Hendler, who was living in Woodstock at the time, was indicted by a federal grand jury on 14 felony counts charging him with mail and wire fraud, interstate transportation of stolen money, forgery and engaging in monetary transactions involving more than $10,000 of criminally derived property, records show.
As part of the sentence, the court ordered Hendler to pay full restitution to the victims named in the indictment along with others of several additional frauds Hendler committed, court records show. The prosecution agreed to drop 12 felony counts when he admitted to two charges.
The Federal Bureau of Prison released Hendler on April 10, 2017. By July 12, 2019, a revocation of release petition was filed by his probation officer, Jon Hansen.
Among the charges was Hendler had been arrested on a new felony -- sexual assault on a woman in Chittenden County in June 2019. Hansen also cited Hendler for failing to pay at least 10 percent of his gross monthly wages toward the $555,244 restitution order, refusal to provide his probation officer with access to financial records and failure to report to his probation officer as required. In December Hansen also added another violation count of Hendler opening up a credit card account without approval of the probation office.
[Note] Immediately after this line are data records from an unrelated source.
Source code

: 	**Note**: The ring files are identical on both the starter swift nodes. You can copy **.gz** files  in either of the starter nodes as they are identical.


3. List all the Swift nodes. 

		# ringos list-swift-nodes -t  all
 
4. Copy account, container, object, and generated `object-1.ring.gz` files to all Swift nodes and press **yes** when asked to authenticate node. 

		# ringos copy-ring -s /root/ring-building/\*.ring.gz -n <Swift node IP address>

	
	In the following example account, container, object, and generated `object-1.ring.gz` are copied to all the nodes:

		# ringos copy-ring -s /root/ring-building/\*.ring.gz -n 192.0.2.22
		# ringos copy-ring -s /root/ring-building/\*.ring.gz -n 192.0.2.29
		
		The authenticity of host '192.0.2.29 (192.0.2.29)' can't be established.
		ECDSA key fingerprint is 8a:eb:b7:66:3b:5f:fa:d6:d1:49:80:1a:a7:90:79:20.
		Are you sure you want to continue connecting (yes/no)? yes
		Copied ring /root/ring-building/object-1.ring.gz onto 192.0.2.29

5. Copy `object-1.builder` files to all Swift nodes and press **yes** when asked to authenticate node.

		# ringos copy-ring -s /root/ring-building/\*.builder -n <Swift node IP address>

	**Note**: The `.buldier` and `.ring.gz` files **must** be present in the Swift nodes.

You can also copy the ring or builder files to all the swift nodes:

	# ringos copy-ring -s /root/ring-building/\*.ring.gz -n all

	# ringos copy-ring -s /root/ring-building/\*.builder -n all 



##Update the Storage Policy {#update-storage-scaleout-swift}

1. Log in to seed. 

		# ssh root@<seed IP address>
Hendler eventually admitted to 4 of the 5 federal violations on Jan. 8, records show. The violation count centering on the sexual assault arrest was discontinued after Hendler reached a plea deal with the prosecution to drop the felony charge.
One of the victims in the indictment, JavaPop Inc. in Woodstock, which manufactured carbonated coffee-based drinks, was forced to close due to the fraud, officials said.
Hendler founded JavaPop in 2005 and was fired in 2008 after the fraud reports surfaced, records show. They noted Hendler subsequently worked for and defrauded Green Mountain Digital of Woodstock.
In 2011, JavaPop’s then-CEO told the Valley News, a West Lebanon, N.H. daily newspaper, that the company’s losses from Hendler’s fraud directly related to closing the business. JavaPop was forced to lay off employees after the losses were uncovered and eventually closed.